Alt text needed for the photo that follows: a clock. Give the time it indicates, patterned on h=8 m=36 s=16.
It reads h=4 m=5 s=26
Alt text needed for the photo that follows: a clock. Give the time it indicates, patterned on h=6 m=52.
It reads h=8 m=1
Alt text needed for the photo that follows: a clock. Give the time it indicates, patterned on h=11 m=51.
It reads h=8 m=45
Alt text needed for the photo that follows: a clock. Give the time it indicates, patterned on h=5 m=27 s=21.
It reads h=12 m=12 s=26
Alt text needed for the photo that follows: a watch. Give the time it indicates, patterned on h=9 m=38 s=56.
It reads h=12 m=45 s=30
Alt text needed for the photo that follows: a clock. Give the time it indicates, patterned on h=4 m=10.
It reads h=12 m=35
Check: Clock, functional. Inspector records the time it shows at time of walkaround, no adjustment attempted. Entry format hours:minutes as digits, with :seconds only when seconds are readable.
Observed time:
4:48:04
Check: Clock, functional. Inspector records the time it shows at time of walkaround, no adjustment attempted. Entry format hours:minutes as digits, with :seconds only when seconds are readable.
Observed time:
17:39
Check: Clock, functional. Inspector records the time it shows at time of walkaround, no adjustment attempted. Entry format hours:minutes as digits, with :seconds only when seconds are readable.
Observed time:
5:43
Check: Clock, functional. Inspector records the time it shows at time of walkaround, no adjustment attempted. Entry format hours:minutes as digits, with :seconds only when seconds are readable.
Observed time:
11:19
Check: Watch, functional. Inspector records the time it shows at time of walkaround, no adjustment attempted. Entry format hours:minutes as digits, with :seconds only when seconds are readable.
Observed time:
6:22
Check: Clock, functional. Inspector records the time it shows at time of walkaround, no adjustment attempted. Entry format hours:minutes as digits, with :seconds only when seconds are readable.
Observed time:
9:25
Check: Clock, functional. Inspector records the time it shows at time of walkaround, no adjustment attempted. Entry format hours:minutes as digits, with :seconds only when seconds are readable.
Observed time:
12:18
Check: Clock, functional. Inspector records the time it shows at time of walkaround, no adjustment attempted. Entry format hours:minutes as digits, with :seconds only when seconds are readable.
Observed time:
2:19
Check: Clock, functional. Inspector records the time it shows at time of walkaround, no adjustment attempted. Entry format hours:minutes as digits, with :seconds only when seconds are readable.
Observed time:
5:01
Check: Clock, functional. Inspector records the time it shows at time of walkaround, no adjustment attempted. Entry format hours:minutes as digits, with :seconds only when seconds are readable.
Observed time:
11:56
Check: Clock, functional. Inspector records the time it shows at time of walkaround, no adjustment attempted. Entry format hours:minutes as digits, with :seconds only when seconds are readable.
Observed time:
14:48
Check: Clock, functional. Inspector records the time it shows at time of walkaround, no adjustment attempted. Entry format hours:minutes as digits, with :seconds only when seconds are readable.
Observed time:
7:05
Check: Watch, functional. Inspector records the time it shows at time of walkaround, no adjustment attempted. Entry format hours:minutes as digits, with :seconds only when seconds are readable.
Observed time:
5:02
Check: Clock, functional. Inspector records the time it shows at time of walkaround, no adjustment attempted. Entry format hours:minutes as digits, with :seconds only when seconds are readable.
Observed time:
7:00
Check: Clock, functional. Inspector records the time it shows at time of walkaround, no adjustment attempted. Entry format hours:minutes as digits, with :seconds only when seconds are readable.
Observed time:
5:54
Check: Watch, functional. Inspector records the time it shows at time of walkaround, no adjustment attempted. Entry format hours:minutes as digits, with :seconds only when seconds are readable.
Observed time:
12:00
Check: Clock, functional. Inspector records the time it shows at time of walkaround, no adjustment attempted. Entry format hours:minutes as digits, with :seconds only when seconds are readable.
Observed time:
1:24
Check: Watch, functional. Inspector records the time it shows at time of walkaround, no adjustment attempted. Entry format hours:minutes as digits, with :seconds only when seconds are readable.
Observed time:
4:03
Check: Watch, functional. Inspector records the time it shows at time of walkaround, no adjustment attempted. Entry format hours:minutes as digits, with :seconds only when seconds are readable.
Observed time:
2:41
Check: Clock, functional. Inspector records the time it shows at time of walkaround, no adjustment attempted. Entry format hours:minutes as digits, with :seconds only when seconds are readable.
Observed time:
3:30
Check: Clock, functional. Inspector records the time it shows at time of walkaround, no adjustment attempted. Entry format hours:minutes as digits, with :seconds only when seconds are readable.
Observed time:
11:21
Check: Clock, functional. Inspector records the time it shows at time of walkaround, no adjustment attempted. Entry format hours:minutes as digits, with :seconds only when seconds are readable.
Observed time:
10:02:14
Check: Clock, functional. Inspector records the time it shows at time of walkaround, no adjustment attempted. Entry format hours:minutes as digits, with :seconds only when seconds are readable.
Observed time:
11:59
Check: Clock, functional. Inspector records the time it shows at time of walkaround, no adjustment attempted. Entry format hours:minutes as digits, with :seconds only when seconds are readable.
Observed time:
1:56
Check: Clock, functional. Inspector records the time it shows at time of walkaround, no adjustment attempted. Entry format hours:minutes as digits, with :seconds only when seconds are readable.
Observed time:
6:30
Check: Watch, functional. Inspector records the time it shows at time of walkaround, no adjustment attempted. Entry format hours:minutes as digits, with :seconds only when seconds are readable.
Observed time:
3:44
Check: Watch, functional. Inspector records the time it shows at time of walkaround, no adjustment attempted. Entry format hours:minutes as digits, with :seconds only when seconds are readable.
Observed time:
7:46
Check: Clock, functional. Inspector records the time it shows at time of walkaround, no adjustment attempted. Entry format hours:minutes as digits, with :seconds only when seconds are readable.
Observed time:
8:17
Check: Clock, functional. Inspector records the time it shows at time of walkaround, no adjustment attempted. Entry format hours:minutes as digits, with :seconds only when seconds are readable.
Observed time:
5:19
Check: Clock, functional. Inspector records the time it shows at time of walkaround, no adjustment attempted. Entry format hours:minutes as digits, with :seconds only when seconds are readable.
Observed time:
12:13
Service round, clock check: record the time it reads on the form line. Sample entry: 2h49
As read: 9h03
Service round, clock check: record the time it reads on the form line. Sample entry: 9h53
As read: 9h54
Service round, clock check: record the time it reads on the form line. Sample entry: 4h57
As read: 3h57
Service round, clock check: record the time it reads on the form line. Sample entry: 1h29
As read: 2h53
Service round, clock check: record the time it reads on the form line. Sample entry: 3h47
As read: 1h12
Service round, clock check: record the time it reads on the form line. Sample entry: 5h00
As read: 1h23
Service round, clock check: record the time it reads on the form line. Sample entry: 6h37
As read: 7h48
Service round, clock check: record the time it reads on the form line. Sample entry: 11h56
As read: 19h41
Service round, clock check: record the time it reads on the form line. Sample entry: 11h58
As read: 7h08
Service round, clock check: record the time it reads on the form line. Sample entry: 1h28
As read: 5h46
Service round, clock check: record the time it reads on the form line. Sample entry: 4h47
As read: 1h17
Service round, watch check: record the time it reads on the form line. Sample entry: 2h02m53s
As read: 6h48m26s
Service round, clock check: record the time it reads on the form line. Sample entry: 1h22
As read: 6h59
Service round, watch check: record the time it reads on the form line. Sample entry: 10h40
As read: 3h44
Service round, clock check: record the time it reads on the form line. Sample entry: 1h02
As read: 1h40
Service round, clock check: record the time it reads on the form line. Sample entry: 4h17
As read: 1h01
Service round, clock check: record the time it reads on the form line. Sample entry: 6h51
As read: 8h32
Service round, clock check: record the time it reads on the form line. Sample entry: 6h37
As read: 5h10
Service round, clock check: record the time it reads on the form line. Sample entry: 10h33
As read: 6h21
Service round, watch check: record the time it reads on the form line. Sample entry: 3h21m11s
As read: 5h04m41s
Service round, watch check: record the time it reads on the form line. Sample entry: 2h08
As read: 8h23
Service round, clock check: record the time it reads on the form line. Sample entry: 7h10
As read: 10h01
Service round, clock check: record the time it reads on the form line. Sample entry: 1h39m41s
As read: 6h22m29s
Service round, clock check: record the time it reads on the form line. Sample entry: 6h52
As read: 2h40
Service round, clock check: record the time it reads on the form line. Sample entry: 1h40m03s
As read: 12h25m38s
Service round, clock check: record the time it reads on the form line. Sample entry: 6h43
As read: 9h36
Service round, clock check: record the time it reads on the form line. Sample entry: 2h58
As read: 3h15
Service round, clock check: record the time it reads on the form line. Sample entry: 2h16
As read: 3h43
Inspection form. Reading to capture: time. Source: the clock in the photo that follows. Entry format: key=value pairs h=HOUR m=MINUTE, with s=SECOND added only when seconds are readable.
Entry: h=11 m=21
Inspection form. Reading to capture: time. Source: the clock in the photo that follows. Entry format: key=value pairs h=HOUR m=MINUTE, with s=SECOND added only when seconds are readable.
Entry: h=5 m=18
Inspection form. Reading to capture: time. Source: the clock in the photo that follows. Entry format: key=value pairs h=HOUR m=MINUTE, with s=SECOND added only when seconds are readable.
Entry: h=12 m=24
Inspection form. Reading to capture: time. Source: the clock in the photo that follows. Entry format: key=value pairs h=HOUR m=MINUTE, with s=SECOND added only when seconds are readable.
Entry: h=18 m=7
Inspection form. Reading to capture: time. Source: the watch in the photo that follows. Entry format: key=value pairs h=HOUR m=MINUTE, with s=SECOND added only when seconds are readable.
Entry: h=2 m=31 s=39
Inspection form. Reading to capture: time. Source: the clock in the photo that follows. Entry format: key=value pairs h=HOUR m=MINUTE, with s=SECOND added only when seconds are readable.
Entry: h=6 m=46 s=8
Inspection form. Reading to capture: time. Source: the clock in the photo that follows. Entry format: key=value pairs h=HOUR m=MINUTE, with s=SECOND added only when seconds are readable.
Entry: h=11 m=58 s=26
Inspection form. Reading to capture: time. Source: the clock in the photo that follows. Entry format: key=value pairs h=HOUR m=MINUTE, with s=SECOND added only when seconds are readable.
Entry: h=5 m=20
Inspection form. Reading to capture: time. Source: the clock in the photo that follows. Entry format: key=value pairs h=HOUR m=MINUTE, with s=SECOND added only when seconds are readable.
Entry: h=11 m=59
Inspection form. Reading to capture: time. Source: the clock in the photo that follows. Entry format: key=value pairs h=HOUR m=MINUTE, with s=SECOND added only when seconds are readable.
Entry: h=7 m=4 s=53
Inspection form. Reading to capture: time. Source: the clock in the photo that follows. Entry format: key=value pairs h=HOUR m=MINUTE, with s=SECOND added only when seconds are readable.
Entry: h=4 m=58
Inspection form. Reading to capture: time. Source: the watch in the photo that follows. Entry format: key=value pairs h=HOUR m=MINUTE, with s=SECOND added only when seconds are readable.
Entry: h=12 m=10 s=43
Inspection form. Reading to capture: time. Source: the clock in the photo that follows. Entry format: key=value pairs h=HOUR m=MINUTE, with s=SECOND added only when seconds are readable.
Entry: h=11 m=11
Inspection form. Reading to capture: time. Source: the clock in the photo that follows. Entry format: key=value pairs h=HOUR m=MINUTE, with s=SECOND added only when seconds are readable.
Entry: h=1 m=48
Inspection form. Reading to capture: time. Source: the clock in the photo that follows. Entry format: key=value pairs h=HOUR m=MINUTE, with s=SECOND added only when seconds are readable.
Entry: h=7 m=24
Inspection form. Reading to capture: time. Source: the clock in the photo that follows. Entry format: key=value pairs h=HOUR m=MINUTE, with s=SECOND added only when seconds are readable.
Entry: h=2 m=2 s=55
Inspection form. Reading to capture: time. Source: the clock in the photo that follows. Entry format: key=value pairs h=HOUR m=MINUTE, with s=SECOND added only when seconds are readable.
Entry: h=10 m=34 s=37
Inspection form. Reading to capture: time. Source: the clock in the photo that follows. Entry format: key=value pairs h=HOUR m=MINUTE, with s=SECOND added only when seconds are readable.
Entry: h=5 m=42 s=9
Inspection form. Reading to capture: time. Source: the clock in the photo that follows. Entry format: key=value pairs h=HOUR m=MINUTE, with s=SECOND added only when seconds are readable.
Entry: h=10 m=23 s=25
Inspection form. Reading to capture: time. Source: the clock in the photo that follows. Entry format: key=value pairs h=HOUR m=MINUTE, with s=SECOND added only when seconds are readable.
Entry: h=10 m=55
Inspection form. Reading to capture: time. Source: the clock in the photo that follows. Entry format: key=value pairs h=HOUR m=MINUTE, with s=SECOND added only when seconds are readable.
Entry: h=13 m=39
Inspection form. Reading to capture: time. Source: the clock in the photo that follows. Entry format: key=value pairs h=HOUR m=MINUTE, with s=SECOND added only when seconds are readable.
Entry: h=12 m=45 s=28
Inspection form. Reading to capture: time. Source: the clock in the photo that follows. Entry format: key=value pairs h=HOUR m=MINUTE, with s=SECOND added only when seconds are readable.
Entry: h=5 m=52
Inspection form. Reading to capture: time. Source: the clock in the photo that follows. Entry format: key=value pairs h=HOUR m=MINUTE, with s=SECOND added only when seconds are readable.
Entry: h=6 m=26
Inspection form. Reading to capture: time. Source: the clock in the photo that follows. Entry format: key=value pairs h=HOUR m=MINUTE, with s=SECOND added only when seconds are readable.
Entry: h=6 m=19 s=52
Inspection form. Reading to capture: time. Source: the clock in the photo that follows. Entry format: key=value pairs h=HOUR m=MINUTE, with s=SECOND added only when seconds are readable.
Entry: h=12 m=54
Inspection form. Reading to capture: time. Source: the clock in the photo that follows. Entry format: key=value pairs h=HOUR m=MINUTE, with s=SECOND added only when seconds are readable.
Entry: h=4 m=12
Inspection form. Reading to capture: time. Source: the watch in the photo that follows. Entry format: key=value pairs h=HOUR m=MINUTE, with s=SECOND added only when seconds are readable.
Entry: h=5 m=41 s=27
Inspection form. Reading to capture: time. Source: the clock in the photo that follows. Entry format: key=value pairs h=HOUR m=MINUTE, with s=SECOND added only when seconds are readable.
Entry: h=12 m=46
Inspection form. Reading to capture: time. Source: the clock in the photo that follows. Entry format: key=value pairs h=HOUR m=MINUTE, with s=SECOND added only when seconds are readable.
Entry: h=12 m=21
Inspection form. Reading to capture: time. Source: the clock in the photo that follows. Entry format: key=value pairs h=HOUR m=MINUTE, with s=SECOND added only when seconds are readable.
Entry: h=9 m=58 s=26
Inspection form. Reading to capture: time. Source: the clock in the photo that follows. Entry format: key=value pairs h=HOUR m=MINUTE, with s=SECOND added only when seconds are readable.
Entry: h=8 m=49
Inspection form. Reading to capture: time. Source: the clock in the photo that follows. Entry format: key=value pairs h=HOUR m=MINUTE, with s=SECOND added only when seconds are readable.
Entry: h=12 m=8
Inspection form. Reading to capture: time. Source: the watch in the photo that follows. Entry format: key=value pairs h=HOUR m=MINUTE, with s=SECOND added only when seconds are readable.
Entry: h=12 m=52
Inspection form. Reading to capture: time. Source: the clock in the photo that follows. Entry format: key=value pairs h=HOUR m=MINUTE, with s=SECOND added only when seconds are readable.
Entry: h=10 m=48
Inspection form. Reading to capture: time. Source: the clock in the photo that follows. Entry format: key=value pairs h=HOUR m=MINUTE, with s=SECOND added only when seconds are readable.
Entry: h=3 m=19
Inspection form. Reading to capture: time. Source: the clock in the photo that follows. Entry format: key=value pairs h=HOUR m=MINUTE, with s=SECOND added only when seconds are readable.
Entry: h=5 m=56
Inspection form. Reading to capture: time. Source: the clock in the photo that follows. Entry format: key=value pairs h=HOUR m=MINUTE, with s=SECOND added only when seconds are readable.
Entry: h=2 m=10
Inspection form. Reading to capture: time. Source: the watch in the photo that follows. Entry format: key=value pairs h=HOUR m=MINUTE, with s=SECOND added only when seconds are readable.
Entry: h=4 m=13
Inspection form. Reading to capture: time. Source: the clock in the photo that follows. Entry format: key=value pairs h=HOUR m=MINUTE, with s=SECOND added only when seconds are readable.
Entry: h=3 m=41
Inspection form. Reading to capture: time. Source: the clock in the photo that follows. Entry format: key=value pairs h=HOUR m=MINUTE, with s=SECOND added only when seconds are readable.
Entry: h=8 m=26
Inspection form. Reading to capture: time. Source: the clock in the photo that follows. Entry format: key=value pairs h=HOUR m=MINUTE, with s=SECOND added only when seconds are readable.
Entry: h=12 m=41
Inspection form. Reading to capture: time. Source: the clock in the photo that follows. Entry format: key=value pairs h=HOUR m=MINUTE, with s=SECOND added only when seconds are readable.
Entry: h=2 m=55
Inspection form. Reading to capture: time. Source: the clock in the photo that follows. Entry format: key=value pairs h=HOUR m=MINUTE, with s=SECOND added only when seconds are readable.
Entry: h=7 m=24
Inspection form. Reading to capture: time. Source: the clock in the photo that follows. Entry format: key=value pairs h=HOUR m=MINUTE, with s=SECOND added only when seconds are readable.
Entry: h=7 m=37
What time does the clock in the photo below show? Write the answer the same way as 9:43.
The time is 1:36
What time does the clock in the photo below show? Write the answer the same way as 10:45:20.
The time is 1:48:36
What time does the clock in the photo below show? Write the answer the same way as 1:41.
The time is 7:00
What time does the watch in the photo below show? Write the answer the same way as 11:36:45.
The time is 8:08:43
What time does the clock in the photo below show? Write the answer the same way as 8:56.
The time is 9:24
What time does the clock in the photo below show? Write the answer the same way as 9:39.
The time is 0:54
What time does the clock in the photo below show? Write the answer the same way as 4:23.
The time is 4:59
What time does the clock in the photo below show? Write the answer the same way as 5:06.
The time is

Written instruction
Count the lines in the material above that contain the word "Give", and reply with only that number.

Written solution
6